In plant phenotyping, direct measurements describe physical properties of the measured object, such as dimensions, morphology, or reflectance in certain wavelength ranges. In short, these are the information that derives from operating non-invasive sensors as directly measured parameters. In a next step, one can calculate indirect information out of such parameters. Indirect measurements address growth and biomass accumulation together with physiological traits that indicate stress and disease responses, water and nutrition relations, or photosynthetic capacity. For indirect measures, mathematical models are necessary that transform the measured data into the desired information. They are frequently sample specific and require calibration experiments to establish model calcualtions.
Non-invasive measurements with cameras and scanners capture a broad variety of traits in above-ground plant parts such as shoots, leaves, flowers, seeds or fruits. Different sensor types address the electromagnetic spectrum comprising the visual light and beyond and thereby record a broad range of properties. These can be used to describe growth processes, developmental stages, or physiological responses. Usually, aboveground parts of the plants can be accessed without interfering too much with the plants, particularly when using sensor-to-plant platforms.

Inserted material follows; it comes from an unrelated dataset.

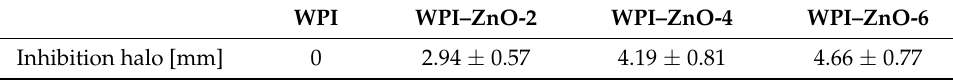
Table 2. Inhibition halos of bionanocomposites against S.epidermidis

Non-invasive measuring organs that usually grow below ground, e.g. roots or tubers, is more challenging than measuring the above-ground parts. To makes these visible, specific experimental setups are used that enable exposing such organs to cameras, e.g. the use of transparent pots or media on plates. However, all such growing situations are quite artificial and the measured properties are at least in part result of the plants responding to the experimental environment.
So far, phenotyping of below-ground organs is mainly conducted with RGB-cameras. However, other types of cameras can also deliver meaningful data, particularly when exploring stress responses.
Germination tests are central tools in seed testing, providing data on germination percentages and germination speed. Moreover, non-invasive characterisation of seeds and their germination enables categorising seeds before sowing or after harvest. Measures of physiological properties provide insights into the quality of the seeds and add value to applied seed testing processes.
Phenotypic data relating to non-plant organisms is of great interest because many of them are plant-associated and can be beneficial or pathogenic to crop plants and might also take influence on the quality of the harversted yield. Thus, many of them could endanger food production or plant-derived materials such as wood.
Besides measuring dimensions and morphology, other traits such as movement, feeding or physiological characteristics can be measured. Such data is used for analysing the interaction of organisms with plants, and for developing pesticides and other protective agents.